That’s it. That’s all. The loose-object repository format can be explored with a text editor and is immediately obvious.

The packed format is trickier, but ultimately it’s just a kind of tarball containing the loose-object format, metaphorically speaking.

The rest of the glue that holds a repository together is in the refs/ subdirectory, which contains various tiny text files containing either SHA-1 IDs, or names of other files within refs/. This is where branches and lightweight tags get their names.

It’s all very much in the spirit of Unix.

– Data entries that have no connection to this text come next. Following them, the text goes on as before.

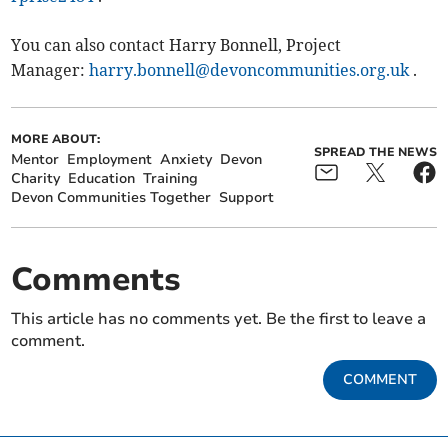
You can also contact Harry Bonnell, Project
Manager:
harry.bonnell@devoncommunities.org.uk
.
MORE ABOUT:
SPREAD THE NEWS
Mentor
Employment
Anxiety
Devon
Charity
Education
Training
Devon Communities Together
Support
Comments
This article has no comments yet. Be the first to leave a
comment.
COMMENT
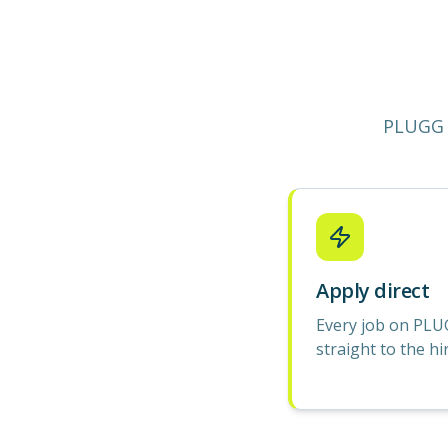
PLUGG 
Apply direct
Every job on PLU
straight to the hi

For how this model serves as the basis of a coherent system, I recommend that you watch Scott Chacon’s presentation if you haven’t already. His slides are excellent and he does a really good job of explaining it all.

Re:how?

schelcj on 2009-06-22T15:57:39

wouldn't the fact that these are frequent problems point to a problem with the process/procedure of subversion usage?

i still haven't seen how git makes these complicated issues any better(granted i haven't used git enough yet.) if git does correct these problems does that mean the SCM was the problem or the usage pattern of the dev team?

ps: not being snarky, i actually have ran into the same problems with trac/svn. its a love/hate thing with trac for me.

Interesting

Shlomi Fish on 2009-06-23T07:24:10

That's the second hard-to-reproduce bug I heard with Subversion the past few weeks (this one being the first). I've never ran into such problems with Subversion - it just works, so it seems very strange to me. If you can somehow reproduce the problematic behaviour on non-confidential, example repositories than I'm sure the Subversion developers will appreciate a bug report.

Complaining is easy, but actually fixing the problems is more worthwhile in the long run.

Re:Interesting

Ovid on 2009-06-23T07:46:47

Why should I put time and energy into fixing a bad technology that, if I have the chance, I'll never use again? OK, so that's a bit unfair, but frankly, I just don't care about Subversion any more. It's that simple. I know that in future positions I'll likely be working on projects where management/developers are too timid to switch to something better than Subversion, so yes, I should care how well it works, but if I could reproduce this problem in the first place, I might actually know what caused it and simply not do it again.

Subversion isn't broken because it has a few bugs. Subversion is like an old 386 machine I used to work on. It's quaint and I have some lingering fondness for it as it was the had the first GUI I ever used, but I wouldn't want to do serious work on it.